Will’s friends arrived in the middle of the night and left our shopping bag full of food on the ground outside. We woke in the morning to half munched bread and a few cracked eggs, not to mention mangled fruit. No thanks to the weird and wonderful beasts who took the open invitation to the best meal of their life.
This experience taught me a couple of things. Firstly, plan ahead and pack enough food. Secondly, never leave your food unattended, especially in the middle of the night.
8. Don’t: Rely on Unmade Plans
After waking in the morning to little more than we began with, we went over to meet and thank the boys who brought the food.
Upon bringing up our Exmouth plans, we discovered the boys had had no idea of the little arrangement. To our dismay, they said they couldn’t commit to taking us further north, not to mention home, because they didn’t have enough car space.
Ah, wonderful. Nothing like being stranded in the middle of nowhere. We had no ride north, but that was the least of our problems. The issue was getting home.
Desperate times call for desperate measures, so when I was offered the opportunity to hitchhike back to Perth with a duo of reef-battered boys en route to the Margaret River doctor, I couldn’t pass it up. After one eventful week, I was finally on my way home.

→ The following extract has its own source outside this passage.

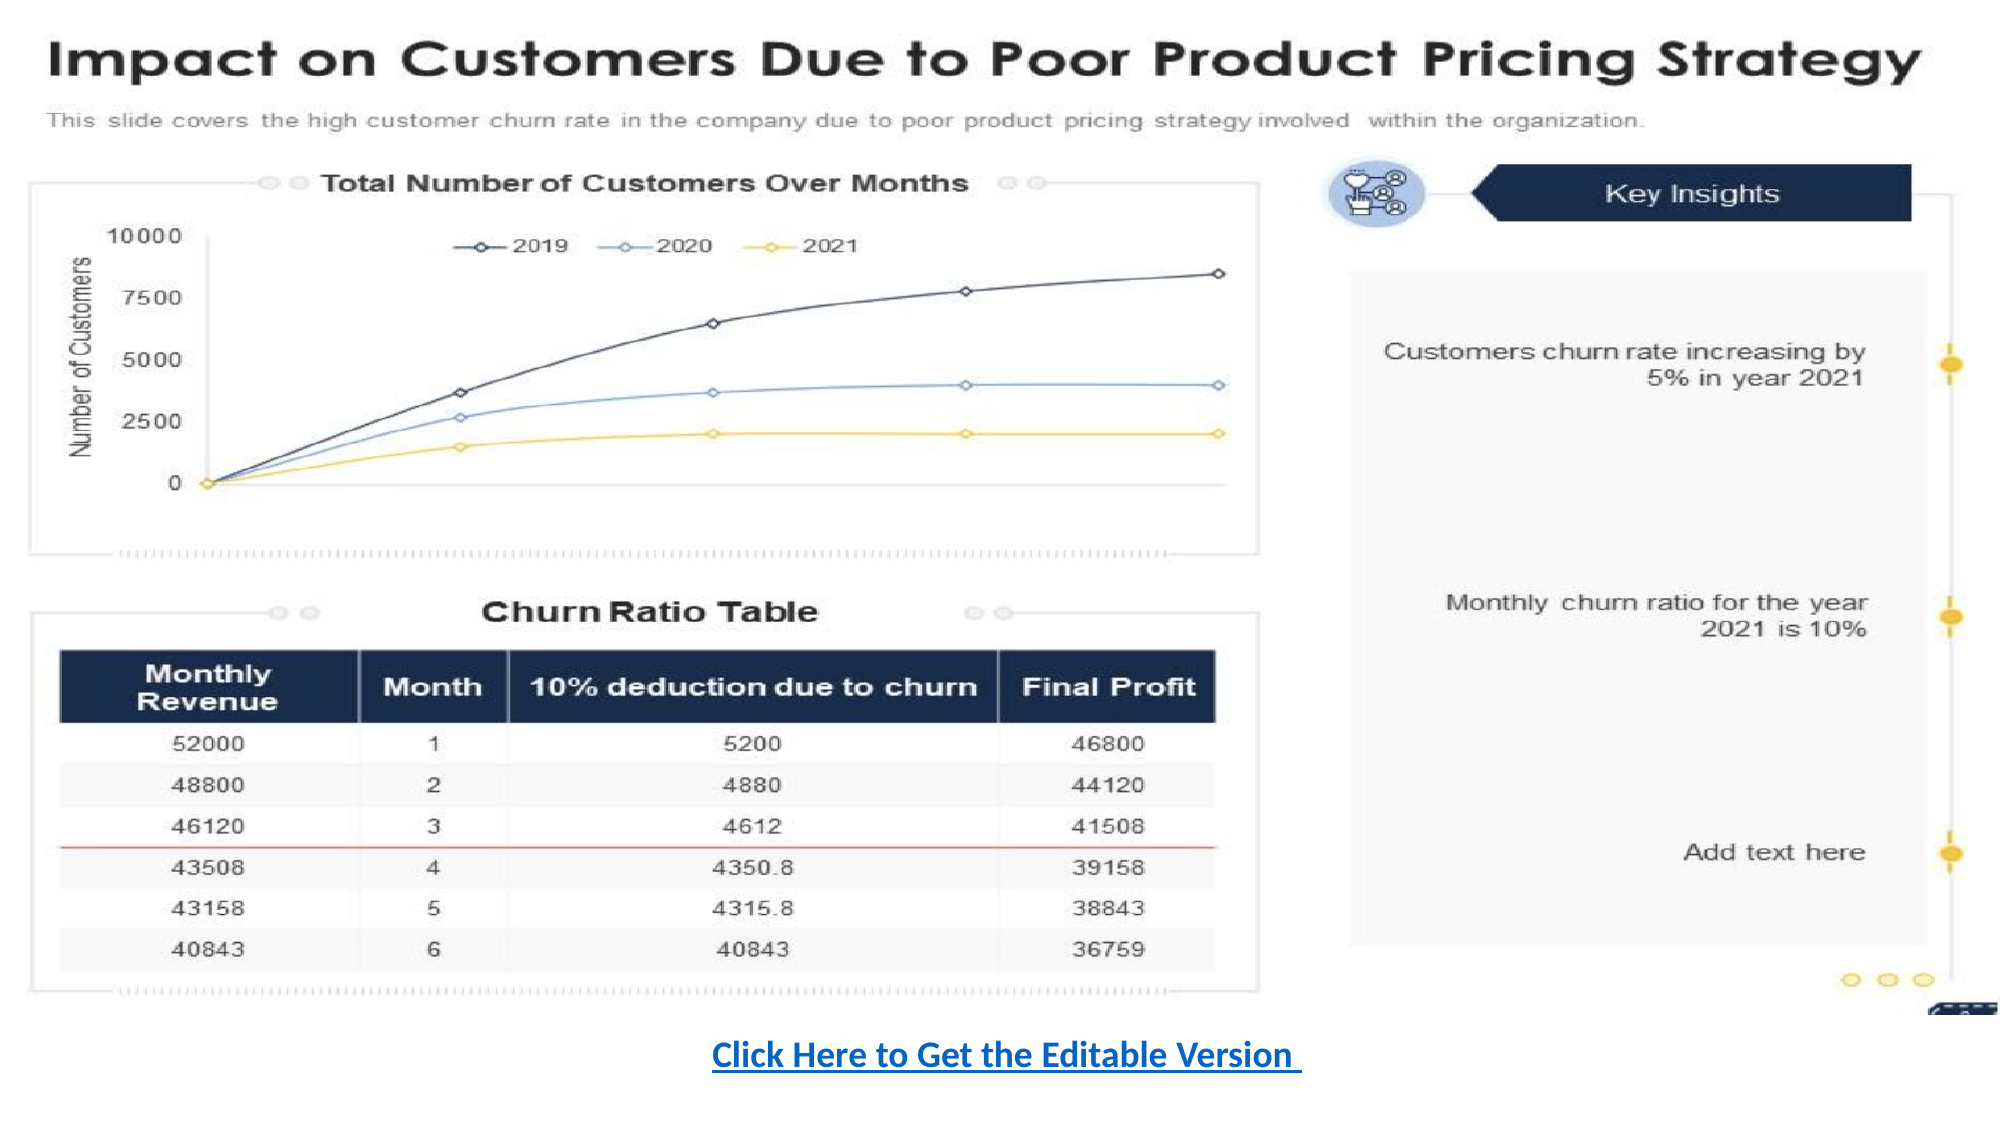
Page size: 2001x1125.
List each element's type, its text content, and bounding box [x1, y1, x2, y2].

picture [0, 0, 2000, 1015]
text_box Click Here to Get the Editable Version [14, 1022, 2000, 1083]
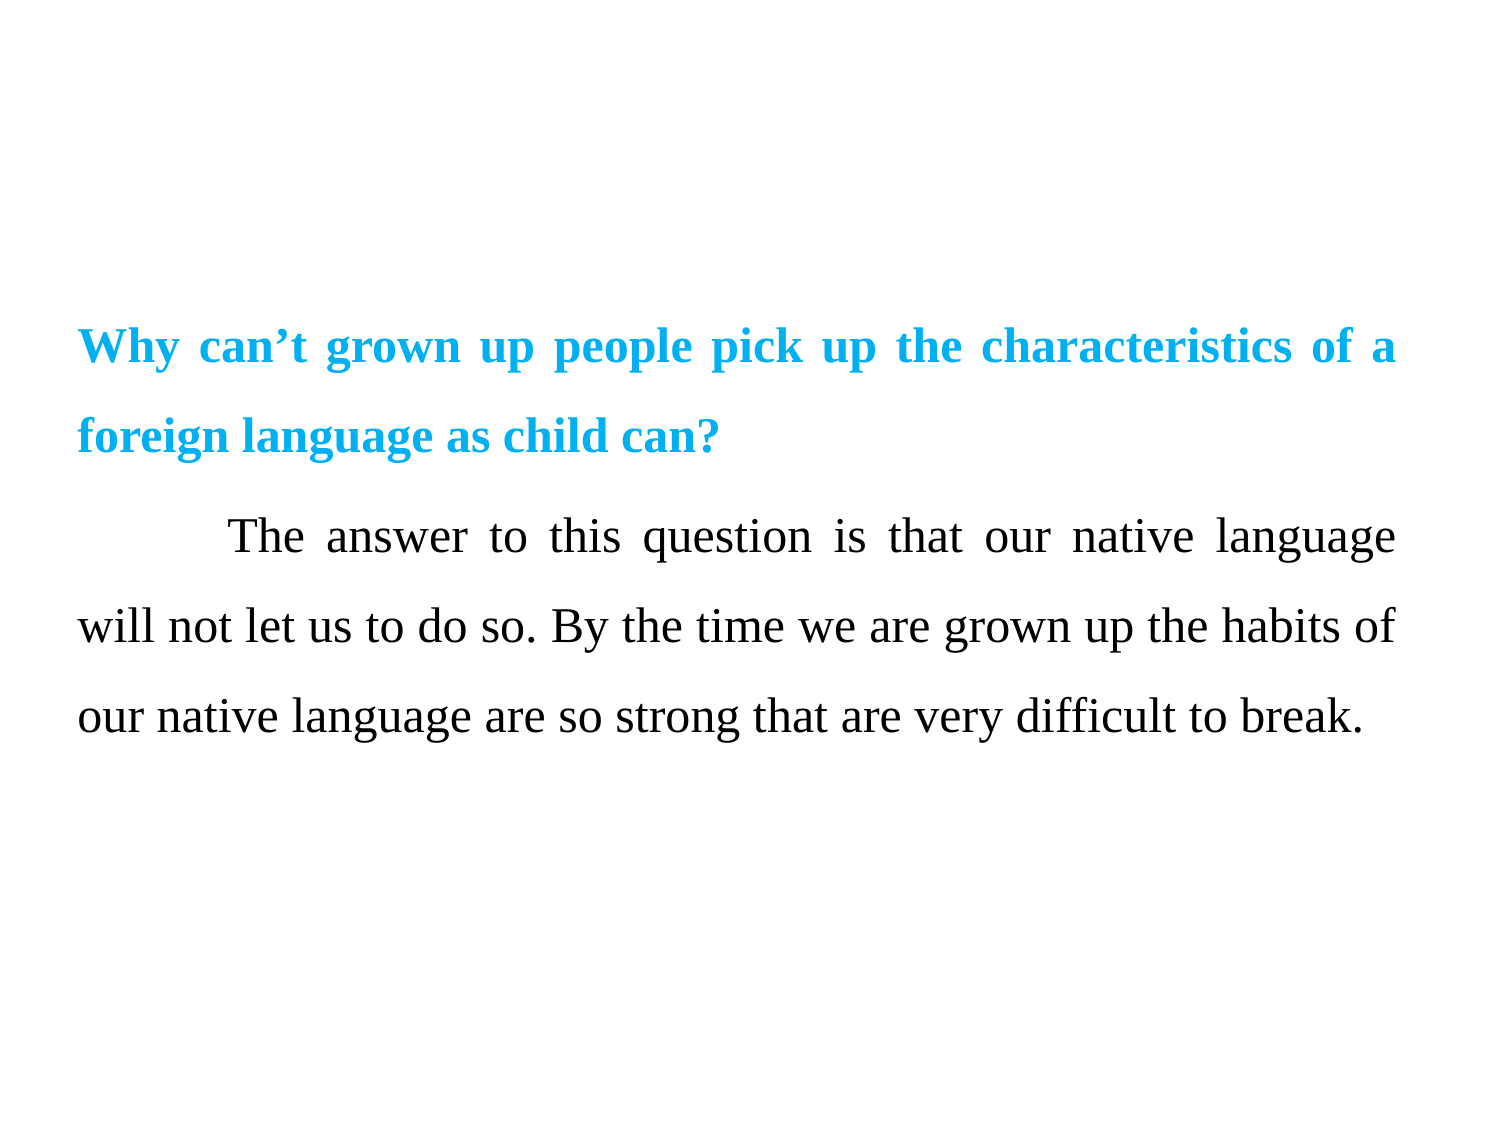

Sometimes it’s the things that don’t go to plan that make the trip a standout. When things go wrong, you have to step through them and work out a solution.
Read more: Can You Ever Really Fail an Adventure?
Despite all that went wrong, my trip to Red Bluff was one of the best trips of my life. I met so many incredible people who taught me so much. How to be spontaneous and how to let go of what you’ve been holding onto, lessons of resilience and survival. It was a trip where absolutely nothing went to plan, but I got more out of it than I ever imagined I would.
So go travel. Explore. Venture into the unknown. Maybe, just maybe, it will be the best thing you ever do. But there is a limit to how free you can be; learn from my mistakes and you’ll avoid getting into the least desirable situations.